Depuis le renouveau des années 1970, la SPM agit en tant qu'entité séparée, indépendante et autonome, libre d'élire qui elle veut à son conseil et libre de choisir ses invités et ses sujets de panels. La tutelle et la censure qui pesaient sur elle[Lesquelles ?] lors de sa fondation sont révolues.

Automne 1988 : la philosophie allemande, Hobbes, le langage, Sartre, la science chez les Grecs, sont à l'honneur: le 4 octobre 1988, Michel Contat parle de Sartre, et le 18 octobre, André Robinet disserte sur Hobbes. Le 8 mars 1989, une table ronde sur la Révolution française remporte un certain succès. Mais ce sont là les « points forts » du programme ; la plupart des conférences attirent peu. À l'automne 1989, six invités sur dix sont des visiteurs étrangers : James Gasser, Pierre Hadot, Jean-Marie Beyssade, Franco Volpi, Gérard Raulet, Alain-Philippe Segonds. L'assistance moyenne baisse sensiblement. En hiver 1990, même constat : les conférences de Pierre Aubenque et d'Alain Boyer, ainsi que la table ronde « Mutations 1990 », autour de Macluhan, attirent peu.

En 1990 François Latraverse annonce que « L'année 1990-1991 marque un tournant pour notre Société. Son conseil d'administration a résolu que les activités de la Société alterneront annuellement entre les deux universités francophones de notre ville. Cette décision a pour buts de rendre les conférences accessibles à un plus large public, d'accueillir les chercheurs invités dans les deux institutions et de pourvoir la Société d'une assise vraiment métropolitaine. Les conférences de l'année auront lieu à l'UQAM. Le siège social demeure à l'Université de Montréal. »
__________________________________________________
Tâches à réaliser:
[a] D'après le texte sur la SPM, pourquoi les activités de la Société alternent-elles chaque année entre deux universités à partir de 1990-1991 ? Répondez en une à trois phrases.
[b] Les affirmations suivantes s'accordent-elles avec le texte sur la SPM ? Pour chacune, répondez par oui ou non et citez les mots du texte qui tranchent.
(i) Le 4 octobre 1988, Michel Contat parle de Sartre.
(ii) La plupart des conférences de l'automne 1988 attirent un large public.
(iii) À partir de 1990, le siège social de la Société est installé à l'UQAM.
[c] Recopiez fidèlement le passage du texte sur la SPM qui s'ouvre sur les mots contenant « Automne 1988 : la » et se referme sur « Macluhan, attirent peu. ».

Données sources
__________________________________________________
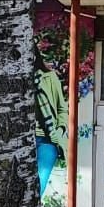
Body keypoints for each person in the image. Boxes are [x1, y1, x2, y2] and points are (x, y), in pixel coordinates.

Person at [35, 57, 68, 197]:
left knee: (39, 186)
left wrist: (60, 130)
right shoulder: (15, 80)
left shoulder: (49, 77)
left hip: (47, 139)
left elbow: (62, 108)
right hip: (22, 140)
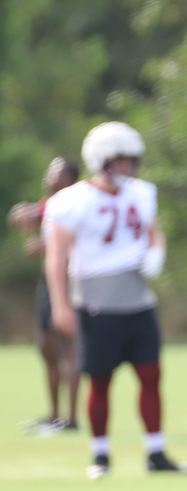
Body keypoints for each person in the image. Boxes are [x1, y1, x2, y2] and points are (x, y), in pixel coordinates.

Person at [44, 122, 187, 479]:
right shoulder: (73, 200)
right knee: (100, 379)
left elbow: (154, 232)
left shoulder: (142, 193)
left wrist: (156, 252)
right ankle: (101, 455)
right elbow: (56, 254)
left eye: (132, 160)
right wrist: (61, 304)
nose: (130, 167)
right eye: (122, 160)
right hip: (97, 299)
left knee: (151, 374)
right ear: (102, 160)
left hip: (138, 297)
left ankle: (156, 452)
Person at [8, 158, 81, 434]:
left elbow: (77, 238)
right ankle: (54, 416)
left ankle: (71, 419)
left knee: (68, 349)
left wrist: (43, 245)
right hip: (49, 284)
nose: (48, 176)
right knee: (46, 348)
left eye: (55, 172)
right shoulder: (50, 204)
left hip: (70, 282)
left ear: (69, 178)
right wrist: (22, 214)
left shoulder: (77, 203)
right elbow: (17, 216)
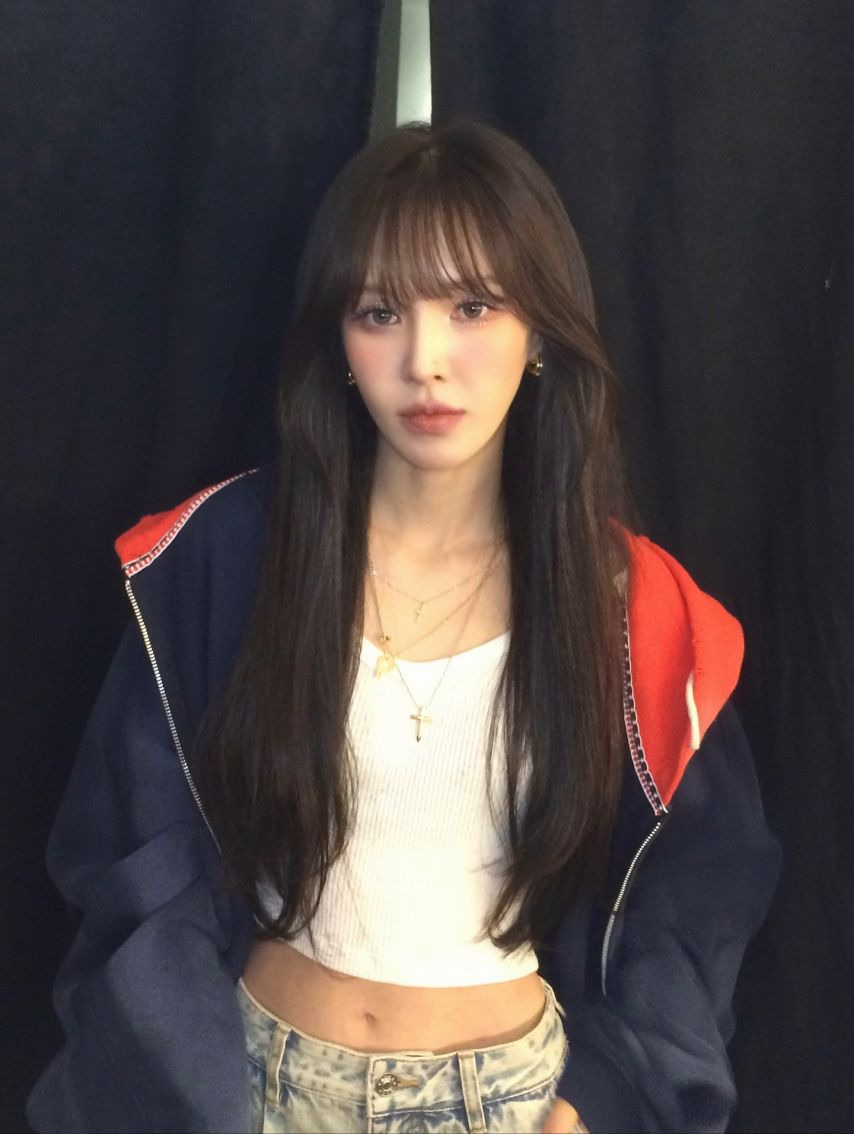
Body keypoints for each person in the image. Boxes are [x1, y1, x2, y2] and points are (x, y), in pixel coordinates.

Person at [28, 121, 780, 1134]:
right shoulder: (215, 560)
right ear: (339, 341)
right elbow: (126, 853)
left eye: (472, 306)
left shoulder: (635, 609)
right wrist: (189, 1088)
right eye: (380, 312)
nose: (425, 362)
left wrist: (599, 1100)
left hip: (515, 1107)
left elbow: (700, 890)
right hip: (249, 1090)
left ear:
__________________________________________________
Réponses fournies:
[a] Le conseil d'administration a décidé de faire alterner les activités entre les deux universités francophones de la ville pour trois raisons. La décision vise à rendre les conférences accessibles à un plus large public et à accueillir les chercheurs invités dans les deux institutions. Elle doit aussi donner à la Société une assise vraiment métropolitaine.

[b]
(i) Oui : « le 4 octobre 1988, Michel Contat parle de Sartre »
(ii) Non : « la plupart des conférences attirent peu »
(iii) Non : « Le siège social demeure à l'Université de Montréal. »

[c]
Automne 1988 : la philosophie allemande, Hobbes, le langage, Sartre, la science chez les Grecs, sont à l'honneur: le 4 octobre 1988, Michel Contat parle de Sartre, et le 18 octobre, André Robinet disserte sur Hobbes. Le 8 mars 1989, une table ronde sur la Révolution française remporte un certain succès. Mais ce sont là les « points forts » du programme ; la plupart des conférences attirent peu. À l'automne 1989, six invités sur dix sont des visiteurs étrangers : James Gasser, Pierre Hadot, Jean-Marie Beyssade, Franco Volpi, Gérard Raulet, Alain-Philippe Segonds. L'assistance moyenne baisse sensiblement. En hiver 1990, même constat : les conférences de Pierre Aubenque et d'Alain Boyer, ainsi que la table ronde « Mutations 1990 », autour de Macluhan, attirent peu.